Now the car was fine for a little bit, but now on occasions (not all the time), in traffic, the car wants to start heating up again. The temperature needle will start to climb, sometimes in the red, triggering the chimes and what not to say its overheating. Then almost immediatly the system will flush and the temperature will plummet back to normal.

So I am pretty much at a loss at this point, so I have the car at the mechanic now getting inspected and what not, so I told him to take a look to see if he can solve the problem. He called me today and said he has had the car running for about an hour, just sitting and a few trips up and down the road and he said the temperature is not budging, no overheating. He said the fans are kicking on at the correct times and the system is flushing as normal. He said the water pump is also in good working order and the thermostat appears to be in good shape. He doesnt know what it could be.

Now this is where you guys come in, what route should I go now? It happens at all outside temperatures and at random times.

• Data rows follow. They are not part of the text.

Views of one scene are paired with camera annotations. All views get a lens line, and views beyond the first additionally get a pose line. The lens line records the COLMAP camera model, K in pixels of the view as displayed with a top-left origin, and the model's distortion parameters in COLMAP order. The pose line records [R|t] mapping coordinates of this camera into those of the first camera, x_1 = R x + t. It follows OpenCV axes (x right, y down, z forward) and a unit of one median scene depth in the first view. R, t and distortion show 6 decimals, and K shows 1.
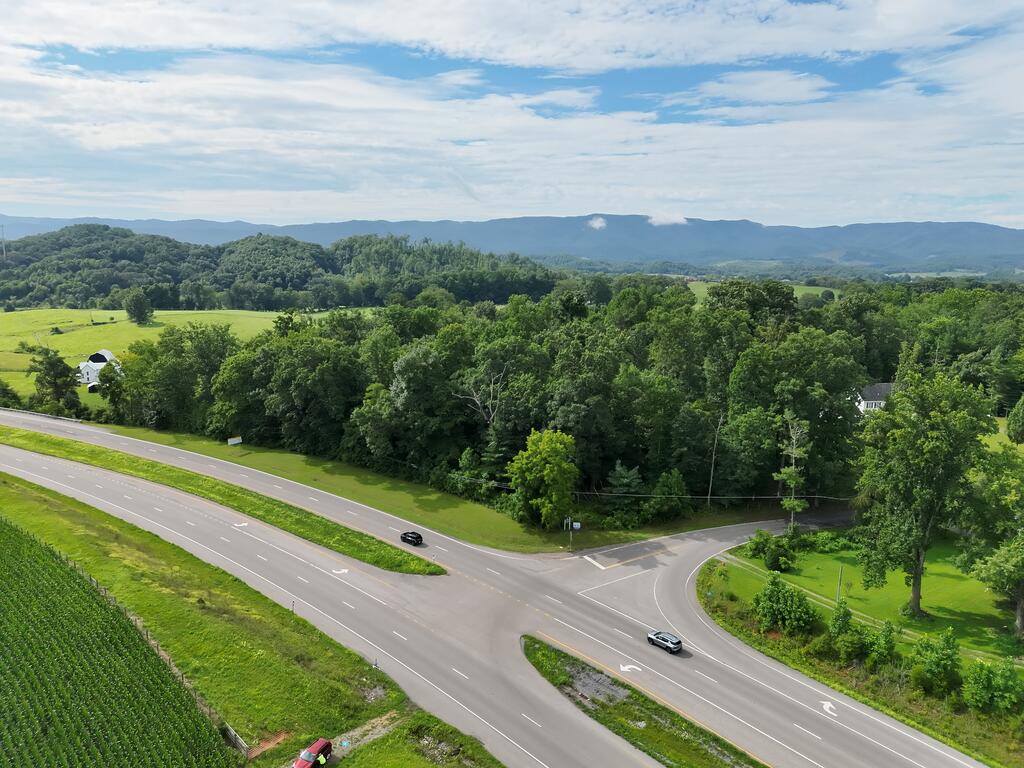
lens RADIAL K [[717.3, 0, 512.7], [0, 717.3, 382.2], [0, 0, 1]] dist [0.075079, -0.073247]
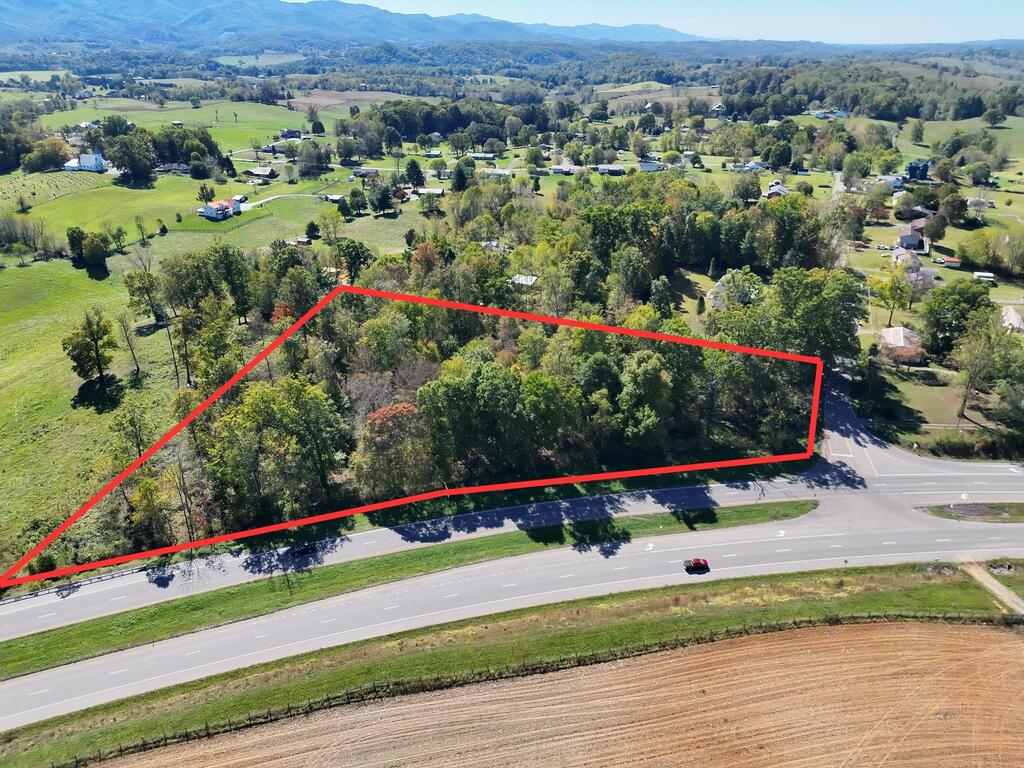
lens RADIAL K [[717.3, 0, 512.7], [0, 717.3, 382.2], [0, 0, 1]] dist [0.075079, -0.073247]
pose [[0.641368, -0.343684, 0.685951, -1.166582], [0.140111, 0.931490, 0.335702, -0.456834], [-0.754331, -0.119199, 0.645582, 0.417444]]
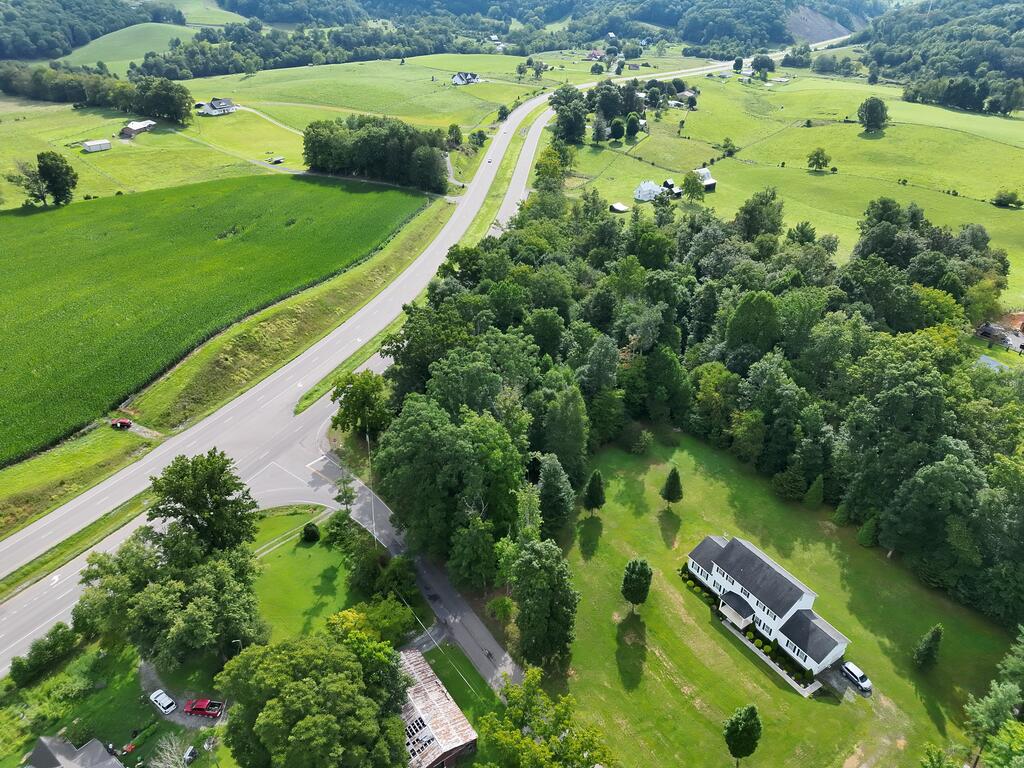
lens RADIAL K [[717.3, 0, 512.7], [0, 717.3, 382.2], [0, 0, 1]] dist [0.075079, -0.073247]
pose [[0.334654, 0.478487, -0.811823, 1.121578], [-0.176997, 0.878080, 0.444576, -0.511300], [0.925569, -0.005089, 0.378544, 0.655857]]
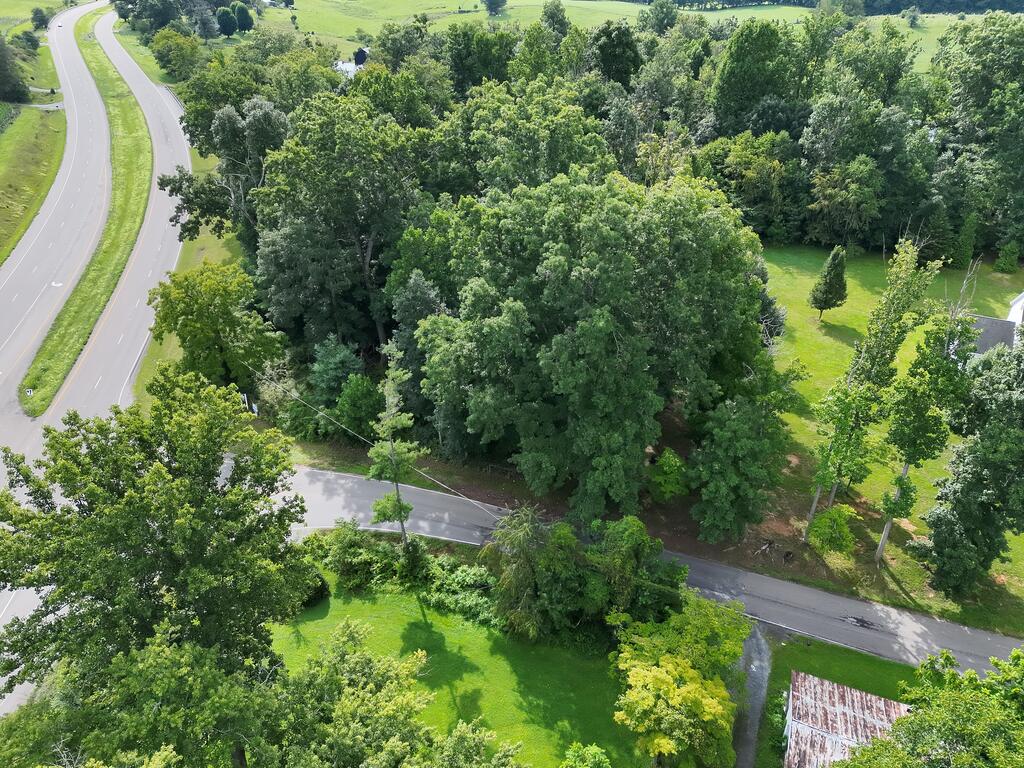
lens RADIAL K [[775.8, 0, 515.5], [0, 775.8, 385.8], [0, 0, 1]] dist [0.078653, -0.075620]
pose [[0.804552, 0.307369, -0.508153, 0.597491], [-0.110129, 0.918024, 0.380924, -0.120582], [0.583582, -0.250511, 0.772449, 0.511658]]
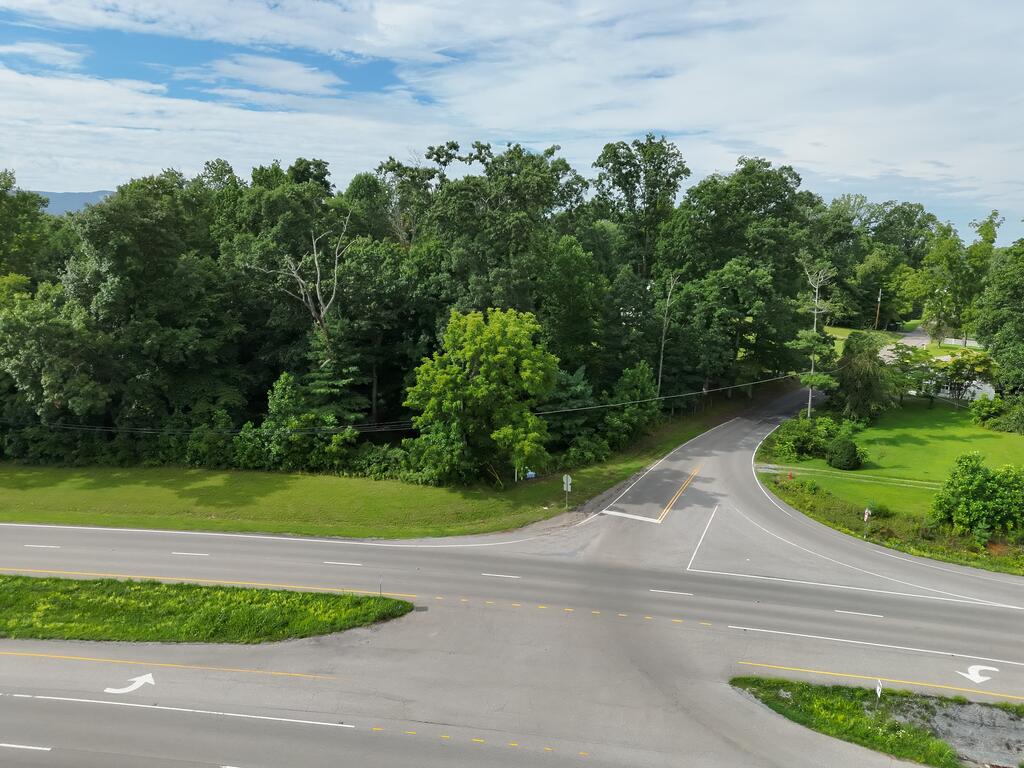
lens RADIAL K [[717.3, 0, 512.7], [0, 717.3, 382.2], [0, 0, 1]] dist [0.075079, -0.073247]
pose [[0.817629, -0.102921, 0.566472, -0.221416], [0.095111, 0.994520, 0.043413, 0.089698], [-0.567835, 0.018382, 0.822937, 0.471494]]
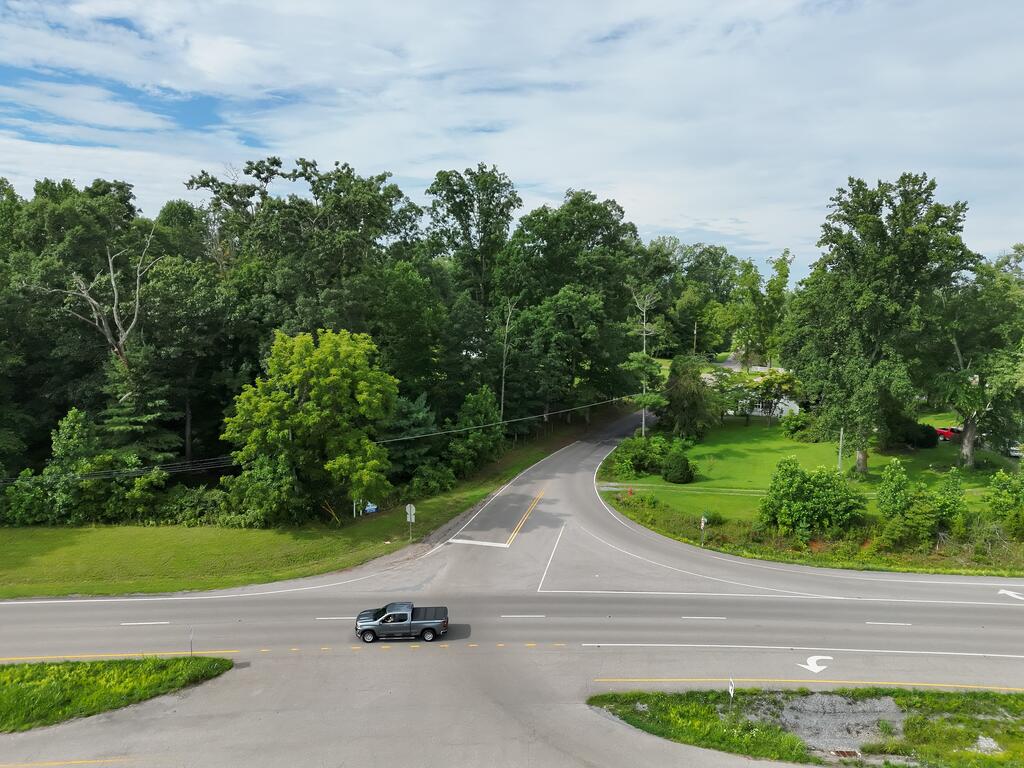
lens RADIAL K [[717.3, 0, 512.7], [0, 717.3, 382.2], [0, 0, 1]] dist [0.075079, -0.073247]
pose [[0.670896, -0.088153, 0.736294, -0.208660], [0.124198, 0.992241, 0.005629, 0.104772], [-0.731077, 0.087670, 0.676639, 0.487765]]
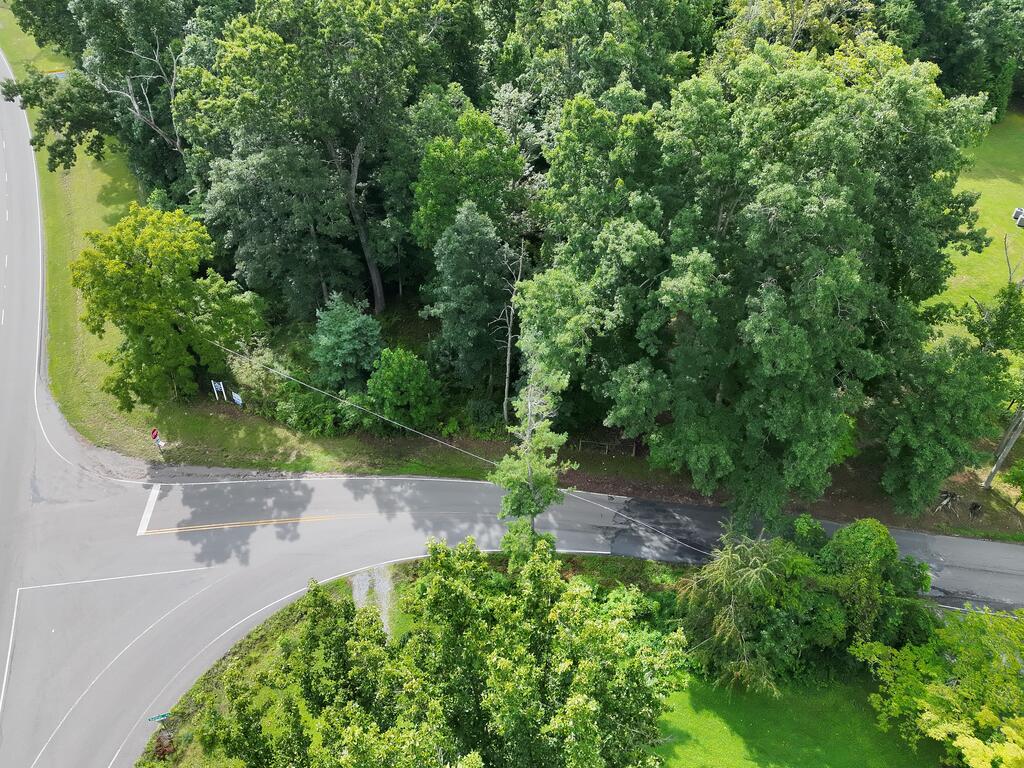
lens RADIAL K [[775.8, 0, 515.5], [0, 775.8, 385.8], [0, 0, 1]] dist [0.078653, -0.075620]
pose [[0.912912, 0.265558, -0.309951, 0.403554], [-0.075558, 0.856226, 0.511047, -0.104546], [0.401101, -0.443122, 0.801724, 0.561957]]
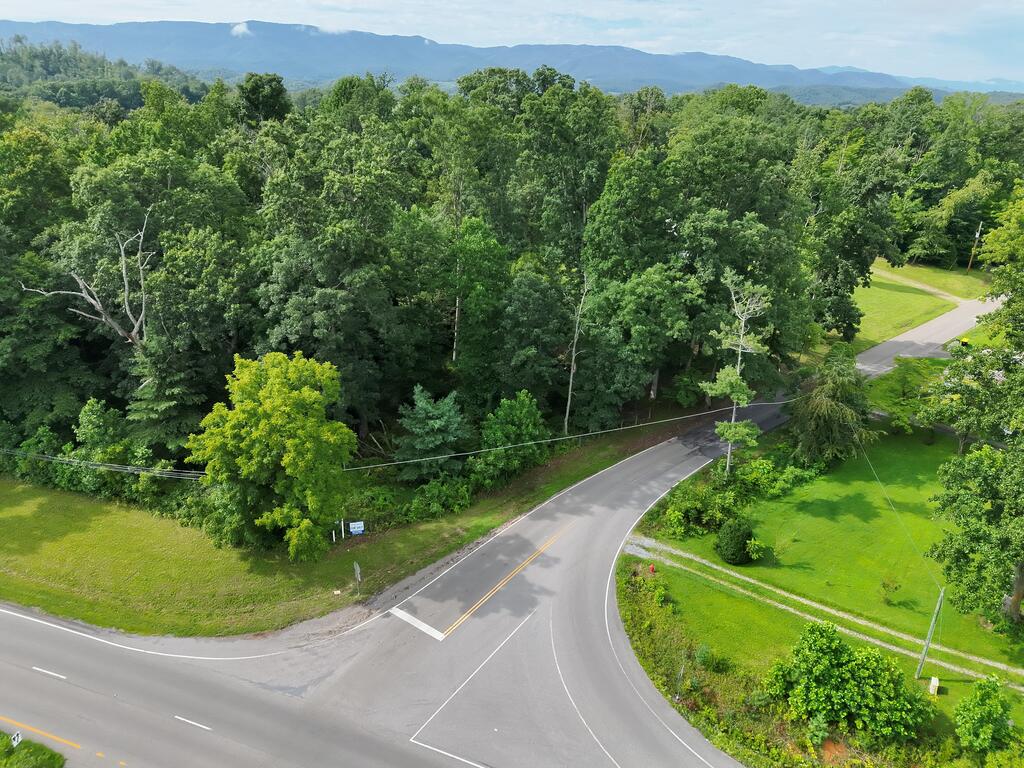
lens RADIAL K [[717.3, 0, 512.7], [0, 717.3, 382.2], [0, 0, 1]] dist [0.075079, -0.073247]
pose [[0.911812, -0.151552, 0.381616, 0.008520], [0.062477, 0.969779, 0.235852, -0.014058], [-0.405827, -0.191211, 0.893724, 0.461412]]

Should I try replacing the thermostat yet again, just to do it to see if the replacement is also sticking? Any ideas? Only aftermarket mods are K&N Intake and a spintech exhaust, the motor is stock.

Thanks.


----------



## B-ville Goat (Oct 5, 2008)

If it acted like that chances are you had an air bubble working it's way out, that's about the only thing that could "fix" itself.


----------



## soltino (Sep 12, 2006)

"the system flushes"

please explain

tino


----------



## Rukee (Feb 8, 2007)

When it's getting hot are the fans working?


----------



## LS2_STS (Jan 5, 2012)

I doubt its an air bubble if its been going on for over a week at random times. I mentioned that the fans are kicking on at the correct time. When I say the system flushes, I mean you can tell when the coolant dumps because the temperature will immediately shoot down to the correct level.


----------



## 68OldGoat (Nov 23, 2009)

I agree with the air bubble theory as the problem since after the car flushes it seems to be OK for awhile and then comes back.The problem might be coming back because the system continues to be sucking air from a small leak in the cooling system to create another air bubble. The other thought is that someplace in the engine there is a blockage in some part of the internal cooling jacket. Have you tried changing the temp sensor sending unit?


----------



## EagleGoat (Jun 6, 2012)

When you changed the stat had you ever burped a cooling system before? It's not always easy in these cars. You could alsways do a cooler stat to get it opening soon, but that may be masking the problem and not fixing it. Btw, you have a very honest and mechanic, so even if he isn't the best, ie your disagreeing with him about this, that's a pretty good trade off IMHO.


----------